Probably my wife’s favorite television series of all time is BBC’s Robin Hood, which ran from 2006 to 2009. The show gives a new take on the legend of the aristocrat-turned-outlaw fighting for justice against the corrupt Sheriff of Nottingham. Though the plot sometimes turns silly or nonsensical, the characters are often compelling, and each episode provides a diverting escape into a medieval world of swords and castles.
That’s the image that comes to mind when I read these words from Paul:
Although we live in the world, we don’t fight our battles with human methods. Our weapons that we fight with aren’t human, but instead they are powered by God for the destruction of fortresses. They destroy arguments, and every defense that is raised up to oppose the knowledge of God. They capture every thought to make it obedient to Christ. (2 Cor 10:3-5, CEB)
By continually undermining his credibility as an apostle, Paul’s opponents in Corinth have been sowing doubt in the congregation and weakening their commitment to the gospel. For Paul, this means an all-out battle for the hearts and minds of the Corinthians.
His metaphors are all drawn from the arena of war. The battlefield is the mind; the weapons are words. Paul’s opponents are skilled in rhetoric and adept with fine-sounding arguments. They’re able to turn the Corinthians’ heads by seeming more erudite than Paul.
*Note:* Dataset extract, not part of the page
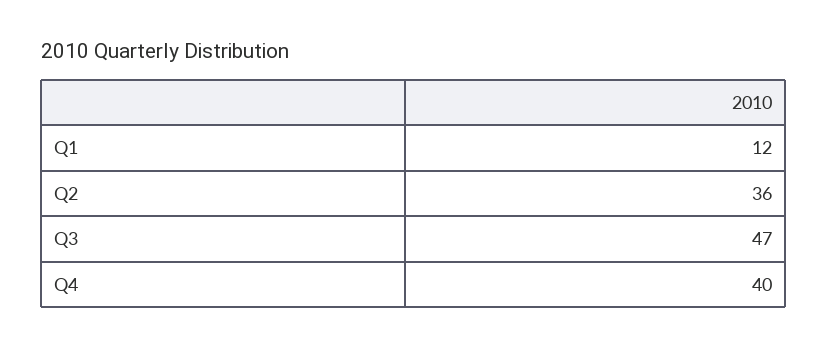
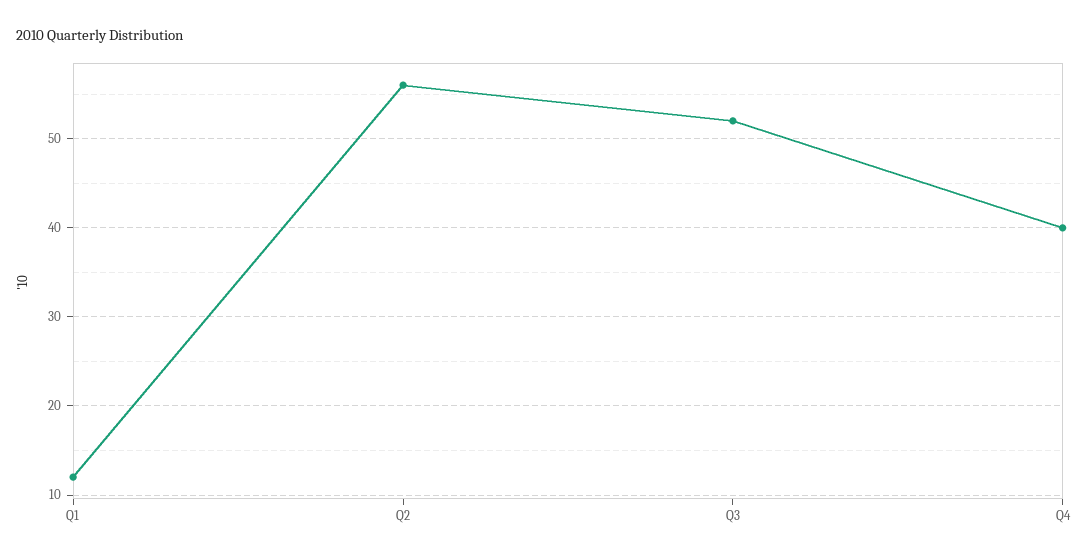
Q2: 36 -> 56
Q3: 47 -> 52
But the battle isn’t an equal one. The Holy Spirit and the truth of the gospel are on Paul’s side. His words don’t rely on human cleverness, but the power of God — power enough to destroy (literally, “pull down”) any rhetorical fortress. And what the CEB translates as “every defense” is literally “every high thing”; one might envision a castle tower with battlements from which archers could defend a city. Paul’s opponents might try to take refuge behind their lofty words, smugly lobbing their verbal darts. But all for naught. If necessary, Paul will see to it.
Note that here, the knowledge of God is not a passive thing, a mere set of ideas to be gained through the use (or misuse) of reason. The Corinthians, apparently, had a spiritual bent in that somewhat gnostic direction. But, Paul seems to suggest, all bets are off when God himself enters the fray. Empowered by God, Paul was confident that he would win any war of words, taking his opponents’ vanquished arguments captive and making them subservient to Christ.
“Take every thought captive” (vs. 5, NRSV). I’ve heard that verse used time and again to encourage some form of mental self-discipline, particularly against temptation. But I wonder if we really understand how far reaching that phrase might be?